Problem statement – Retype the entries below exactly, but begin at the line containing "armchair: present [299,722,727,1206]" and end at the last line.

═══

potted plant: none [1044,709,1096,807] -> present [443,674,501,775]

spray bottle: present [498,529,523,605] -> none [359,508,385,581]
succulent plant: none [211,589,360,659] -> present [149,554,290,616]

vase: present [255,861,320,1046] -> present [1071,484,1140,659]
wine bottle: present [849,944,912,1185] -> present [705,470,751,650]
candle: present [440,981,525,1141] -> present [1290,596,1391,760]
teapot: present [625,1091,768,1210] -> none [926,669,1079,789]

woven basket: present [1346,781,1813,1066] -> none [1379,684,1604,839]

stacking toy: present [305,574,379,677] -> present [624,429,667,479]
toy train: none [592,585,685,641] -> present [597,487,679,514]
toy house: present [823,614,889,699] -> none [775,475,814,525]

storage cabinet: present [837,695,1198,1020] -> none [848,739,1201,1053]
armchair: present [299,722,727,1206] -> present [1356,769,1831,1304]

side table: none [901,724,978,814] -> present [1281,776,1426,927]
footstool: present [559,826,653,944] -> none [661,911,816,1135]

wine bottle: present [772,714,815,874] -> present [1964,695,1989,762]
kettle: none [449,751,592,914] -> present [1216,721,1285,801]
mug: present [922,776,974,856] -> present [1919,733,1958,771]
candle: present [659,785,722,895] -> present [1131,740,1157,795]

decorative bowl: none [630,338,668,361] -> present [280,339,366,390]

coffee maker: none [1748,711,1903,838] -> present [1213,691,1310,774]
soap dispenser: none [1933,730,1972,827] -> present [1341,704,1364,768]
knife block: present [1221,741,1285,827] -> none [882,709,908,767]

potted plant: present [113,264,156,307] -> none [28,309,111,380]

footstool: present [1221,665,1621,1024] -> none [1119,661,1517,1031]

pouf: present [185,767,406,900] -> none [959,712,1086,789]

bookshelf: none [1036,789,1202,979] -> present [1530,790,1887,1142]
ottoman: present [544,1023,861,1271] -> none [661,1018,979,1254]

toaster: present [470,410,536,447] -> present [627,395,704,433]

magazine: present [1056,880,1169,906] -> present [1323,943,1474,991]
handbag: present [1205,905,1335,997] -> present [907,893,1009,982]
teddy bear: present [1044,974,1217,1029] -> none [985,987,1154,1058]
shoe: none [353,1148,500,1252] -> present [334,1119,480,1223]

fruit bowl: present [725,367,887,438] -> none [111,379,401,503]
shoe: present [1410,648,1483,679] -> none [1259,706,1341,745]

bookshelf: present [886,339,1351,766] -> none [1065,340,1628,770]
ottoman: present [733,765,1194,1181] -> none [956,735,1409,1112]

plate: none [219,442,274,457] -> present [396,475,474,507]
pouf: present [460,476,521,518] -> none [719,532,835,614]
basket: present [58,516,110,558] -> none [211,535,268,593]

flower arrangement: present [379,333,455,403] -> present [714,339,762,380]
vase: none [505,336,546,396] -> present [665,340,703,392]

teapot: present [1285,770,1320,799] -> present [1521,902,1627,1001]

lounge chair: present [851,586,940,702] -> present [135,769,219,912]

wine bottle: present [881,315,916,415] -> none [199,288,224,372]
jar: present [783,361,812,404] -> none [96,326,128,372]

═══

Answer for the task –
armchair: present [299,722,727,1206] -> present [1356,769,1831,1304]

side table: none [901,724,978,814] -> present [1281,776,1426,927]
footstool: present [559,826,653,944] -> none [661,911,816,1135]

wine bottle: present [772,714,815,874] -> present [1964,695,1989,762]
kettle: none [449,751,592,914] -> present [1216,721,1285,801]
mug: present [922,776,974,856] -> present [1919,733,1958,771]
candle: present [659,785,722,895] -> present [1131,740,1157,795]

decorative bowl: none [630,338,668,361] -> present [280,339,366,390]

coffee maker: none [1748,711,1903,838] -> present [1213,691,1310,774]
soap dispenser: none [1933,730,1972,827] -> present [1341,704,1364,768]
knife block: present [1221,741,1285,827] -> none [882,709,908,767]

potted plant: present [113,264,156,307] -> none [28,309,111,380]

footstool: present [1221,665,1621,1024] -> none [1119,661,1517,1031]

pouf: present [185,767,406,900] -> none [959,712,1086,789]

bookshelf: none [1036,789,1202,979] -> present [1530,790,1887,1142]
ottoman: present [544,1023,861,1271] -> none [661,1018,979,1254]

toaster: present [470,410,536,447] -> present [627,395,704,433]

magazine: present [1056,880,1169,906] -> present [1323,943,1474,991]
handbag: present [1205,905,1335,997] -> present [907,893,1009,982]
teddy bear: present [1044,974,1217,1029] -> none [985,987,1154,1058]
shoe: none [353,1148,500,1252] -> present [334,1119,480,1223]

fruit bowl: present [725,367,887,438] -> none [111,379,401,503]
shoe: present [1410,648,1483,679] -> none [1259,706,1341,745]

bookshelf: present [886,339,1351,766] -> none [1065,340,1628,770]
ottoman: present [733,765,1194,1181] -> none [956,735,1409,1112]

plate: none [219,442,274,457] -> present [396,475,474,507]
pouf: present [460,476,521,518] -> none [719,532,835,614]
basket: present [58,516,110,558] -> none [211,535,268,593]

flower arrangement: present [379,333,455,403] -> present [714,339,762,380]
vase: none [505,336,546,396] -> present [665,340,703,392]

teapot: present [1285,770,1320,799] -> present [1521,902,1627,1001]

lounge chair: present [851,586,940,702] -> present [135,769,219,912]

wine bottle: present [881,315,916,415] -> none [199,288,224,372]
jar: present [783,361,812,404] -> none [96,326,128,372]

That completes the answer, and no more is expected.